Another possibility is that the extensive chasms stretching over 600 miles (1,000 kilometers) across the surface of Europa could be expelling material. Occasionally the chasms contain double ridges with dark reddish materials coating the surfaces up to 6 miles (10 km) along the sides. Previous research has suggested that the burnished red material along the flanks could come from explosive venting from the chasms, much as water vapor jets from the central fissures along the double ridges of Enceladus.
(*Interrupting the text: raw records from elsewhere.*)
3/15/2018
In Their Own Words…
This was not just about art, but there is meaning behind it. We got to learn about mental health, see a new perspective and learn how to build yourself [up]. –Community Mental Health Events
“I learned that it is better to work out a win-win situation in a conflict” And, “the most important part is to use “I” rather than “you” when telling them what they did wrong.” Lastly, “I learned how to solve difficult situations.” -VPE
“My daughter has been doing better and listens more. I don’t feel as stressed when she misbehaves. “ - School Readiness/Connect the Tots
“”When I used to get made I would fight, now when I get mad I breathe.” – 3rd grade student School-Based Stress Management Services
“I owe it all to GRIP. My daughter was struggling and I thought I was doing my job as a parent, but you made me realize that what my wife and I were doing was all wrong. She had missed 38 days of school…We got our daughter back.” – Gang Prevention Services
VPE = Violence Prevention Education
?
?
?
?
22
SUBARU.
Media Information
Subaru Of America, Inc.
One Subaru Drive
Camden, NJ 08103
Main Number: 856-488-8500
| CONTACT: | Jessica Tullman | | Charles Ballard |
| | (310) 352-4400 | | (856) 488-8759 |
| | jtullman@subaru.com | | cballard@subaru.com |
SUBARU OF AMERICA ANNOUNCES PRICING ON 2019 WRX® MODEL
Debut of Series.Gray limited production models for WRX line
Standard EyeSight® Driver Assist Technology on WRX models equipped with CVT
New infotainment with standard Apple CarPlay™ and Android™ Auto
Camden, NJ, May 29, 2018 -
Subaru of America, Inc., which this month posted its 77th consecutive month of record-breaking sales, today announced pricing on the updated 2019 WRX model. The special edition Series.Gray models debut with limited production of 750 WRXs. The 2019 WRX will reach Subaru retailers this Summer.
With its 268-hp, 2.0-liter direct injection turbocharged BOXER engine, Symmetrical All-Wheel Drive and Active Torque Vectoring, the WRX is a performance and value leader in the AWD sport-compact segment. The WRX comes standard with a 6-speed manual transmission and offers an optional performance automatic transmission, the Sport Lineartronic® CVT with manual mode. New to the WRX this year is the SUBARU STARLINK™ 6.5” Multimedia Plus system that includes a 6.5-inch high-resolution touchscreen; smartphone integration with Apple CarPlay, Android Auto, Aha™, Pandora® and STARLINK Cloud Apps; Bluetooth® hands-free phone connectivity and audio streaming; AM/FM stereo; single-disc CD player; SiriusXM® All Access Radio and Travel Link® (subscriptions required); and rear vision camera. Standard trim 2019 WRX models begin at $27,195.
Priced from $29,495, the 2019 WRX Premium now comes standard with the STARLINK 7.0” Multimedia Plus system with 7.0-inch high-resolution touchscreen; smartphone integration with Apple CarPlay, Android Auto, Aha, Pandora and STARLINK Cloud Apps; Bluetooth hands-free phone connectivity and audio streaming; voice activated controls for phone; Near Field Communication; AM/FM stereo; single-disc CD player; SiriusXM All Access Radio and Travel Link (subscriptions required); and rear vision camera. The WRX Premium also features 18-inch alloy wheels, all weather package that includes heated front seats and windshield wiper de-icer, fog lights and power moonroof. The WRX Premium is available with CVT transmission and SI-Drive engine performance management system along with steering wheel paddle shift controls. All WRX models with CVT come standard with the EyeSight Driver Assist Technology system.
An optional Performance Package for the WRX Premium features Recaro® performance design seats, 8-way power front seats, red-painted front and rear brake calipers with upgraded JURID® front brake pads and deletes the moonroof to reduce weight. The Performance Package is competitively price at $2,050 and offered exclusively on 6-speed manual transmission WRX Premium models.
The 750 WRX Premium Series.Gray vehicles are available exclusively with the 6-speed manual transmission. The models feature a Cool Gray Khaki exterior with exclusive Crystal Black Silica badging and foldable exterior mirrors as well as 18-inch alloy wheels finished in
“If the darker reddish materials flanking double ridges on Europa are due to venting of plume materials like those on Enceladus, they would have been spectacular,” Schenk said. During eruptions, the ridges would have released material along most of their length, creating long curtains of gas and particles several kilometers high arcing into space above each ridge, though it is unlikely they all exploded at once.
“It would have been quite a thrill to be standing there, in a spacesuit, watching these events along ridges that disappear over the horizon,” Schenk said.
The new results underscore the limited quantity and low quality of images of the moon. Clipper plans to undertake an extensive hunt for plume activity, with hopefully more success. Until then, the plumes may remain a mystery, Schenk said.